The Relationship between the Family Physician and Psychosomatic Medicine

Family physician Psychosomatic medicine Psychosomatic disease Curriculum


  • Farzad Goli
    Head of Danesh-e Tandorosti Institute, Isfahan, Iran AND Professor, Faculty Instructor, Energy Medicine University, California, USA
  • Hamid Afshari Professor, Department of Psychiatry, School of Medicine AND Psychosomatic Research Center, Isfahan University of Medical Sciences, Isfahan, Iran
  • Ahmadreza Zamani Professor, Department of Community Medicine, School of Medicine, Isfahan University of Medical Sciences, Isfahan, Iran
  • Amrollah Ebrahimi Associate Professor, Department of Psychiatry, School of Medicine, Isfahan University of Medical Sciences, Isfahan, Iran
  • Masoud Ferdosi Associate Professor, Department of Healthcare Management, School of Management and Medical Information Sciences AND Health Management and Economics Research Center, Isfahan University of Medical Sciences, Isfahan, Iran
Vol 4, No 2: 2017
Qualitative Study(ies)
August 11, 2017


Background: Organizing the health system around family medicine (FM) has been a productive approach for developed countries. The aim of this study, which was concurrent with the Iran Health Transform Plan (HTP) and the establishment of the family physician in Iran, was to discuss the sufficiency of a family physician training program for their roles and increase their competency.

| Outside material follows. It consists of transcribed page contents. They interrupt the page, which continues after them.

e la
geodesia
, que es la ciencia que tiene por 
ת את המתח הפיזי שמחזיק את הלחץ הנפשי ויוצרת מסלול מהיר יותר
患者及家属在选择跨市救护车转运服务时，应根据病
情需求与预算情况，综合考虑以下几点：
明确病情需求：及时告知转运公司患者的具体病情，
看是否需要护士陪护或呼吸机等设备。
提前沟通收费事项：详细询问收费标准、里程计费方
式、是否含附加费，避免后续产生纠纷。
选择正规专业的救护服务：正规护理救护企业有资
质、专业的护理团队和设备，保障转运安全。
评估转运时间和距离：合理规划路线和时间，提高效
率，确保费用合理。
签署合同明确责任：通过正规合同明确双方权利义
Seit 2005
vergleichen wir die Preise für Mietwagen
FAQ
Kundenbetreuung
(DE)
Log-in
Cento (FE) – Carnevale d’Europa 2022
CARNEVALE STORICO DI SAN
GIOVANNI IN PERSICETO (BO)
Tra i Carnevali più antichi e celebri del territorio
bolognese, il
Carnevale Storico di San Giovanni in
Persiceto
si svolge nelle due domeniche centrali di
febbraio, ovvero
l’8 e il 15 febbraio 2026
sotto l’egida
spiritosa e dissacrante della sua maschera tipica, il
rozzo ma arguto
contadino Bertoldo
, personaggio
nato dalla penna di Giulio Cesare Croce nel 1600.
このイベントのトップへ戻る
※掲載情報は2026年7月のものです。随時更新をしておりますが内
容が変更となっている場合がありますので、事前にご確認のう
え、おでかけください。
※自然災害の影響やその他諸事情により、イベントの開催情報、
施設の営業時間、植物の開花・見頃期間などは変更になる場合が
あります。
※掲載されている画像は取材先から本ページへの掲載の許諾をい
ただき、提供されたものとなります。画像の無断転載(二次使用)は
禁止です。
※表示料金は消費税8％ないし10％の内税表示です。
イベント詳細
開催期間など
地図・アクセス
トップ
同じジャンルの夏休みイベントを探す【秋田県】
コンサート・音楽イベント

Methods: This descriptive study was conducted in the Psychosomatic Research Center affiliated to Isfahan University of Medical Science, Iran, with the assistance of the Iranian Institute of Higher Health (2015). An expert panel consisting of 6 individuals including specialists, trainers, and researchers in FM and psychosomatic medicine was held for this purpose. Using the World Organization of Family Doctors (WONCA) website for the definition of a family physician, the curriculum developed by the Ministry of Health and Medical Education was studied. Data were summarized in one table.

Results: The current FM curriculum, with this content and method, does not seem to be capable of enabling physicians to perform their multidisciplinary roles. it still has a reductionist approach and disease orientation instead of a clinical reasoning method and systematic viewpoint. The psychosomatic approach is applicable at all prevention levels and in all diseases, since it is basically designed for this longitudinal (between all preventive levels) and horizontal (bio-physical-social-spiritual intervention) integration.

Conclusion: Psychosomatic medicine, not as a biomedical specialty, but rather as a systems thinking model in health, had a rapid rise during previous decades. Now, its services have been integrated into all medical fields. This means that it should be adopted in the core of health care services (i.e., the family physician position) before other sections. This would help the implementation of this approach in the health system, and the reduction of patients' pain and uncertainty and improvement of their health. Thus, psychosomatic approaches for family physicians only emphasize on some of their fundamental acts.